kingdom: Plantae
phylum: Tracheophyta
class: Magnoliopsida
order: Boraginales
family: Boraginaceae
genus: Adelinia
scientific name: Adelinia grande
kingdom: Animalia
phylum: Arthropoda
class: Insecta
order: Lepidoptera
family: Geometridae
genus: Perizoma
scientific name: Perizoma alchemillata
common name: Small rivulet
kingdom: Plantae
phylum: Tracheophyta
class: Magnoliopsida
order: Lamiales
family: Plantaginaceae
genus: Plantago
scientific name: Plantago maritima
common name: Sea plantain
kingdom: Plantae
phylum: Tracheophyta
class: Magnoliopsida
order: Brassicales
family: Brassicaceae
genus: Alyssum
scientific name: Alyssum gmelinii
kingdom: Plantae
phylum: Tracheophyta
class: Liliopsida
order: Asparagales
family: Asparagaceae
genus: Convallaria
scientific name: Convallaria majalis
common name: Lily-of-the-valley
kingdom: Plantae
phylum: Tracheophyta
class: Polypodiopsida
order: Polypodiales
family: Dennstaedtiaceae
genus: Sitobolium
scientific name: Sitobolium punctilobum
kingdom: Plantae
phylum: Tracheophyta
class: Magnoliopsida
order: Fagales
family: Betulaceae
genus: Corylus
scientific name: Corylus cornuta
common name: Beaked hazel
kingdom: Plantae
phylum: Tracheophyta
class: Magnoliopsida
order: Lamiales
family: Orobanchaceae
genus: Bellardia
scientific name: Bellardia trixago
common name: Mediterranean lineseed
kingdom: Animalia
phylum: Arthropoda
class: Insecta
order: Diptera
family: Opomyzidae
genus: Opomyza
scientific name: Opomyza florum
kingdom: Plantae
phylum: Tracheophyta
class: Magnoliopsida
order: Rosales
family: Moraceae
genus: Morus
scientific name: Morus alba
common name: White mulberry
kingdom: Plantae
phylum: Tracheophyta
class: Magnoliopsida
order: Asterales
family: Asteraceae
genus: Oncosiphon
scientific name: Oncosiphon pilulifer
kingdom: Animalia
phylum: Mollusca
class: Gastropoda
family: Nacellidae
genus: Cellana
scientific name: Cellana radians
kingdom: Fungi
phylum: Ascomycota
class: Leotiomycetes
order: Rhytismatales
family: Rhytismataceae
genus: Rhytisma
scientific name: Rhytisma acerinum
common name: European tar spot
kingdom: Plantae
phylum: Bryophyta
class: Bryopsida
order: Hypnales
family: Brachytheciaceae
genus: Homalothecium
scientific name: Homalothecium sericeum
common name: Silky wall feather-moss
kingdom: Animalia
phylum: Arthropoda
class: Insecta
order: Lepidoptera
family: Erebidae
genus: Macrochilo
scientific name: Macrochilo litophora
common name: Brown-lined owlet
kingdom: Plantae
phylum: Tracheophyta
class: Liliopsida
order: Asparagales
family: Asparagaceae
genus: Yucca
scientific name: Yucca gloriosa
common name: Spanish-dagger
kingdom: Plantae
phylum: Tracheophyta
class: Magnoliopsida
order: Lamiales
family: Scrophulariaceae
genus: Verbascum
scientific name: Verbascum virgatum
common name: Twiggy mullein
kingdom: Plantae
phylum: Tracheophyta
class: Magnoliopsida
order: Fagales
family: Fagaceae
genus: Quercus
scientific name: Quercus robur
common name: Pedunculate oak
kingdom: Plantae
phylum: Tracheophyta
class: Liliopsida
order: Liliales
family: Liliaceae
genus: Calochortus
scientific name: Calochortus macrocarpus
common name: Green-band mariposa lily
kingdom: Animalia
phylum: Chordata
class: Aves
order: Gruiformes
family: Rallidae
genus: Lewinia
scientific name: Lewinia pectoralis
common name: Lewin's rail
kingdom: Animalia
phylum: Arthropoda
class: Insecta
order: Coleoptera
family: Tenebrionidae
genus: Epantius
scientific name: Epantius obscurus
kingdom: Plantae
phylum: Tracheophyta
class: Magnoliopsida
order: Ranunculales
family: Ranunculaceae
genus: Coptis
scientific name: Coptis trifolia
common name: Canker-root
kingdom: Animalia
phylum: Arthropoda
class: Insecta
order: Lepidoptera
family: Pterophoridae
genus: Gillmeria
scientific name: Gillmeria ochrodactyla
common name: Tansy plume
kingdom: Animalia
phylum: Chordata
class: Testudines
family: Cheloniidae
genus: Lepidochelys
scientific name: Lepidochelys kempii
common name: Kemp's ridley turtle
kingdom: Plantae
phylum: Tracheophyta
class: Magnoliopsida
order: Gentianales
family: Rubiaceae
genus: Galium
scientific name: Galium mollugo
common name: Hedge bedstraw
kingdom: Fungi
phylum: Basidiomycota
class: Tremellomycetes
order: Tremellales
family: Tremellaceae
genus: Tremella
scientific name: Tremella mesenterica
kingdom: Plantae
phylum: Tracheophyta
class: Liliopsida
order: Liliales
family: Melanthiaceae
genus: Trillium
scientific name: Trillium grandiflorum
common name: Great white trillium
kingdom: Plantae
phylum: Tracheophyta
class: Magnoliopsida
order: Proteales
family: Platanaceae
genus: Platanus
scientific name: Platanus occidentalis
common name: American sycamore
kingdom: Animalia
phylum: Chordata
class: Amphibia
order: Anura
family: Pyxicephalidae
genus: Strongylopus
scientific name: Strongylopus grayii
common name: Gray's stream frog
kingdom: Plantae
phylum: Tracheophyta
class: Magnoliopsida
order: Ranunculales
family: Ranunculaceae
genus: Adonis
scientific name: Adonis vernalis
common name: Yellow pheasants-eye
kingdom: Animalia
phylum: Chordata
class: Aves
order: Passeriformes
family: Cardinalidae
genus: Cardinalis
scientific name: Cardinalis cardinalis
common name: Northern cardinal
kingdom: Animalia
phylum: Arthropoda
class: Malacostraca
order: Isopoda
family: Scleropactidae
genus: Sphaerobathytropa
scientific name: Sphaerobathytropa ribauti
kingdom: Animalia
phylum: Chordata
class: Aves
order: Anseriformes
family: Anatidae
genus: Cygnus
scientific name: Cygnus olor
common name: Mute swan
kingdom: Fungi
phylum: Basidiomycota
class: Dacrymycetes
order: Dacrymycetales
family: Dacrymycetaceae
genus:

+===+

▶ [Directions for this task]: Render the data above, from its first line through the line that contains "genus: Alyssum", inclusive, as a numbered list, leaving out any blank lines.

▶ [Solution to the exercise]:
1. kingdom: Plantae
2. phylum: Tracheophyta
3. class: Magnoliopsida
4. order: Boraginales
5. family: Boraginaceae
6. genus: Adelinia
7. scientific name: Adelinia grande
8. kingdom: Animalia
9. phylum: Arthropoda
10. class: Insecta
11. order: Lepidoptera
12. family: Geometridae
13. genus: Perizoma
14. scientific name: Perizoma alchemillata
15. common name: Small rivulet
16. kingdom: Plantae
17. phylum: Tracheophyta
18. class: Magnoliopsida
19. order: Lamiales
20. family: Plantaginaceae
21. genus: Plantago
22. scientific name: Plantago maritima
23. common name: Sea plantain
24. kingdom: Plantae
25. phylum: Tracheophyta
26. class: Magnoliopsida
27. order: Brassicales
28. family: Brassicaceae
29. genus: Alyssum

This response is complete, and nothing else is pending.